TEXT EXCERPT: Begin
Magnetronic Product Guide - AUTOCAR
 

PeterZRH

Well-Known Member
#18
I'm hoping to do a write up soon in what should be the "ultimate" ignition on a sane budget ~£50 if you already have an SD1 type distributor.

Can't claim it's my original work but it beats all commercial systems by using an 0.3ohm E-core coil without a ballast. Most of it is stolen from what the US old car scene does. That is regardless of whether it's a Ford, Chrysler or GM car, they all switch to the GM HEI module - because it is bulletproof and just better. But if you read up about it it's been done to everything from a Rolls Royce to a FIAT X1/9. Even a Yugo. It's so cheap and so flexible in application. Which is great as it is £20 and can easily be triggered from the SD1 dizzy. It's actually what Lucas stole and wrapped in an expensive aluminium case for the Jaguar V12 system and asked £400 for it... This type of system was common until the early 2010s when coil packs took over pretty much everywhere. Remember ignition systems HAD to get better in the catalyst era because misfiring or part burned fuel would contaminate it.

What makes it good is two things. The module isn't just a transistor switch as most modules you'll retrofit are, it has an active current control which eliminates the need for that fixed resistance to avoid cooking the coil - higher end systems will do this but cost £100s. Due to the characteristics of an inductive circuit, they initially present a high impedance when switched, the last thing you want a any more resistance, this costs at higher engine speeds as the coil simply can't charge fast enough between sparks. The second part is simply enabling the use of an E-core coil means ~1.5-2 times the energy transfer as the design is more efficient than a canister coil. And it is spark energy that is important. These sports coils which boost the voltage are only good to a certain point. As a bonus you also can't cook the coil by leaving the ignition on and the thing runs cooler because it is more efficient.
TEXT EXCERPT: End
* EXERCISES TO COMPLETE
1) Extract the passage of the forum post on ignition between "Magnetronic Product Guide" and "SD1 type distributor.", inclusive.
2) Translate this sentence from the forum post on ignition into French: "This type of system was common until the early 2010s when coil packs took over pretty much everywhere."
INFORMATION SHOWN: Begin
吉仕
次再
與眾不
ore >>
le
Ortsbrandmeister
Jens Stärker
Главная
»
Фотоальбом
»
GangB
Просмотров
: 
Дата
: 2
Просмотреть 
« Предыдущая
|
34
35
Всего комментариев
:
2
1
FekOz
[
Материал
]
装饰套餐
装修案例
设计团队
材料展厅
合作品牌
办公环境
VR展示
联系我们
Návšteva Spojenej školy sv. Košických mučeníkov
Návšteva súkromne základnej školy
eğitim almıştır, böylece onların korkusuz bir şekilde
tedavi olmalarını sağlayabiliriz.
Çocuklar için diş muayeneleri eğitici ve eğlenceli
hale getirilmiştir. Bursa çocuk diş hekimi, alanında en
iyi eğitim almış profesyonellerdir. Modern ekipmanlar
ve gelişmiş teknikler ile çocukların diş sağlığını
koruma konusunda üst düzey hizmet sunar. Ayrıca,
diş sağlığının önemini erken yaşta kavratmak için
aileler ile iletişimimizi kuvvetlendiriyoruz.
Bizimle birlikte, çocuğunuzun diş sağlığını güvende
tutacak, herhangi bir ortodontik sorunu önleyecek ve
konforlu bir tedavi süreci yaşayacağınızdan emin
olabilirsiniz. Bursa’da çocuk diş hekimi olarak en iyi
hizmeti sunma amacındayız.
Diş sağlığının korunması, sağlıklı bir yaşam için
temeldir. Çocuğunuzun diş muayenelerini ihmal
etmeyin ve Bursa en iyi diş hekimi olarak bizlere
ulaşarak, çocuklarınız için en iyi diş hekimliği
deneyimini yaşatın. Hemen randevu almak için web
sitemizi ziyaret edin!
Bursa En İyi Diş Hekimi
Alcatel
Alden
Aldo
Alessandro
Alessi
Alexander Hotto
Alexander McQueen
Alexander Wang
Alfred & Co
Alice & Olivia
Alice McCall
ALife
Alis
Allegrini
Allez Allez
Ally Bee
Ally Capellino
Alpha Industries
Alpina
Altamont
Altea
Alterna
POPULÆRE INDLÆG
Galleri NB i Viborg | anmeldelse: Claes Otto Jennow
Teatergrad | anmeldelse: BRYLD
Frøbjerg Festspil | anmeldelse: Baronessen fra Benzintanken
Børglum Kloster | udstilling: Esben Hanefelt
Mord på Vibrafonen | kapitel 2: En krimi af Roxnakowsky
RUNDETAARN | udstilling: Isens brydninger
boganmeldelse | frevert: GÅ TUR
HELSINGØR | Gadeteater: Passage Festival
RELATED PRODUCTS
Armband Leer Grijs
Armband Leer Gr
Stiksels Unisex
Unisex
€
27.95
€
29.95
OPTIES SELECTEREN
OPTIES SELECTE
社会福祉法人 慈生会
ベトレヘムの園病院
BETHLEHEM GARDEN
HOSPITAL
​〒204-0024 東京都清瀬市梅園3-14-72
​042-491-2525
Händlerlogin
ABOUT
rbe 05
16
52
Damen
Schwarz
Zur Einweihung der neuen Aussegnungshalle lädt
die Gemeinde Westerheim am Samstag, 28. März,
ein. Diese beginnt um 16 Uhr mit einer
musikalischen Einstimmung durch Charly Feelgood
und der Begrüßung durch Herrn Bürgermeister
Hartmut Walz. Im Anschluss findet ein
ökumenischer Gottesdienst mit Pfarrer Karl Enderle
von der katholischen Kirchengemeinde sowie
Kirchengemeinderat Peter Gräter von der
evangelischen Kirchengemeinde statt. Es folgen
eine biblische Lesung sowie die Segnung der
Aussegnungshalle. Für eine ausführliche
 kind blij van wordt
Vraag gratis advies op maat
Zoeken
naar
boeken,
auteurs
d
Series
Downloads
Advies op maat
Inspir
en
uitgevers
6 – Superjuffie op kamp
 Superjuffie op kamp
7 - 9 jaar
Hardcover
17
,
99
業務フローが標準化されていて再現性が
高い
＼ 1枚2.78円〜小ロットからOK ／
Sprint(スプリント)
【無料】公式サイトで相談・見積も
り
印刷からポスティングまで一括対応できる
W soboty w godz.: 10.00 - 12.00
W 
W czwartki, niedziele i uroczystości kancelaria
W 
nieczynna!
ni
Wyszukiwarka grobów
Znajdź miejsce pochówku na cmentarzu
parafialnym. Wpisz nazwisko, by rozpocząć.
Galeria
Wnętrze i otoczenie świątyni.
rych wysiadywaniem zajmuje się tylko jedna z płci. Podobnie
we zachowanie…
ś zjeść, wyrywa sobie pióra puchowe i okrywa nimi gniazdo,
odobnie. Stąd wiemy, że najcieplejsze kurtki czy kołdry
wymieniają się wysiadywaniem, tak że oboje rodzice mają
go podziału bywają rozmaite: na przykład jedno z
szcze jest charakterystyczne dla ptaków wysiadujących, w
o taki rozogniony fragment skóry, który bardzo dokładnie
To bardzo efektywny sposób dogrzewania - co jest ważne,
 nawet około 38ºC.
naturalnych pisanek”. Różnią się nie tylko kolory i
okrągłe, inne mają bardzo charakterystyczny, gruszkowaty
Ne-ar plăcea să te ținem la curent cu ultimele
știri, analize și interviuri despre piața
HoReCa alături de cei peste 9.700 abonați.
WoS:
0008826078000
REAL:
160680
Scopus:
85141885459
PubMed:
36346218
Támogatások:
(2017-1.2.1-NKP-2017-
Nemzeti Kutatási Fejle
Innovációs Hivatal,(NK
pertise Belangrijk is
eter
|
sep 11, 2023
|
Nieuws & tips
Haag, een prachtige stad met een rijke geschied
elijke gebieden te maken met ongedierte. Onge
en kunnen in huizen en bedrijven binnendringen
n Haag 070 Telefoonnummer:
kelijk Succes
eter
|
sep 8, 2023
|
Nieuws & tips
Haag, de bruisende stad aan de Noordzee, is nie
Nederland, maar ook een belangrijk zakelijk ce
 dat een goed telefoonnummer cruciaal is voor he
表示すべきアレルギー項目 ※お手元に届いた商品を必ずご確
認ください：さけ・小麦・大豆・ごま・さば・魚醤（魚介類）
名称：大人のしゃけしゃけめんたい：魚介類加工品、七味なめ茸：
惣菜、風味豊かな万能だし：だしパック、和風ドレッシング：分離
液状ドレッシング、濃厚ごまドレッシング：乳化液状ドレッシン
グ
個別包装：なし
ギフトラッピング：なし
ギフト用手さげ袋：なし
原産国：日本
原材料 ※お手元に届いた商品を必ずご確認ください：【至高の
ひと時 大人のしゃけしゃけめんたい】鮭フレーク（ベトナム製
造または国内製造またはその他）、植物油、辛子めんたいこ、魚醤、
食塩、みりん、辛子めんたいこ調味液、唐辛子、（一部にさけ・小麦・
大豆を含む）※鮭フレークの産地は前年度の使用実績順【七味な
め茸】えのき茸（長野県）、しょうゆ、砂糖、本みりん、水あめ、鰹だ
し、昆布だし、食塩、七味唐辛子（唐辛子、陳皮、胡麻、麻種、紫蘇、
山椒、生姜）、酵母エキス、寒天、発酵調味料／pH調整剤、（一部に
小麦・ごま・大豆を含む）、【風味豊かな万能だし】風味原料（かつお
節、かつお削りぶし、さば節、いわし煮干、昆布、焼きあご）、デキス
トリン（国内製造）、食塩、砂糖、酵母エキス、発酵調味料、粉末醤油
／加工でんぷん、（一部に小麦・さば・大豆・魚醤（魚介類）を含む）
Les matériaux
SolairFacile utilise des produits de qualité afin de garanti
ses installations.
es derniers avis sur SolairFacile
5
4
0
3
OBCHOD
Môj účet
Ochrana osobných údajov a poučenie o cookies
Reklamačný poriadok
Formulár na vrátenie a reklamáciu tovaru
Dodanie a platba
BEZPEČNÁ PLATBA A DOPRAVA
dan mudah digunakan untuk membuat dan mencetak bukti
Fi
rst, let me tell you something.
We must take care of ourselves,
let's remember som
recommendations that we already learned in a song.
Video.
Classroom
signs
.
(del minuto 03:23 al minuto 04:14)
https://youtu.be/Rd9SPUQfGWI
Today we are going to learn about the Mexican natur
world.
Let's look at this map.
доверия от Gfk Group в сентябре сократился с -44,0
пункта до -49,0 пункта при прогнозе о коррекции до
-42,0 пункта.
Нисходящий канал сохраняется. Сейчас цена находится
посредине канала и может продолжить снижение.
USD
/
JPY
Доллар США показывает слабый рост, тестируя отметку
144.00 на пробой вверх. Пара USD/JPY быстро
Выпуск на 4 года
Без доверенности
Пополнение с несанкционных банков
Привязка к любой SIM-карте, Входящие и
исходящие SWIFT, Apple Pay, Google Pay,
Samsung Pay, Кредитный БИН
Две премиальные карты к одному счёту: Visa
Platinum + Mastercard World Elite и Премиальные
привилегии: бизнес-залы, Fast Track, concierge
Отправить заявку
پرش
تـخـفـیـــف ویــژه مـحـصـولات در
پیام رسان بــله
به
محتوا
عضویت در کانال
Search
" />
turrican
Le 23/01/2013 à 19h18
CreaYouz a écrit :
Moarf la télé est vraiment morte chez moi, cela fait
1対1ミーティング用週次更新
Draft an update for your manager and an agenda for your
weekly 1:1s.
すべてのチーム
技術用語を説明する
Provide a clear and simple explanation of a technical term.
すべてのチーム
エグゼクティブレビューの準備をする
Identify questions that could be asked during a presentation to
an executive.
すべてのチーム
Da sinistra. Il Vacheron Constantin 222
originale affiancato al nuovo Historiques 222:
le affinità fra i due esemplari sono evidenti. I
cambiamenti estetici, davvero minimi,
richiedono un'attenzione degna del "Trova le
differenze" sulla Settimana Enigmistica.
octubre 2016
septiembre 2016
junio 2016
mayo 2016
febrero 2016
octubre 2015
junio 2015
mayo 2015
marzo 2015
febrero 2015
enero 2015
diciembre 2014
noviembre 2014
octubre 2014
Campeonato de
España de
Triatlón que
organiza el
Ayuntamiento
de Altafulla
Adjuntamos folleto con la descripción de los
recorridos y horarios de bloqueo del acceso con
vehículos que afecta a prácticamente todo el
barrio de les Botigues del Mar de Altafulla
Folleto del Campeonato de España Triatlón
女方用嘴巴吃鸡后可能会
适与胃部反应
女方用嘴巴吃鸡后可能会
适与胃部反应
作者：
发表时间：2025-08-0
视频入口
INFORMATION SHOWN: End
* ANSWERS TO THE EXERCISES
1)
Magnetronic Product Guide - AUTOCAR
 

PeterZRH

Well-Known Member
#18
I'm hoping to do a write up soon in what should be the "ultimate" ignition on a sane budget ~£50 if you already have an SD1 type distributor.

2) Ce type de système était courant jusqu'au début des années 2010, lorsque les blocs-bobines se sont imposés à peu près partout.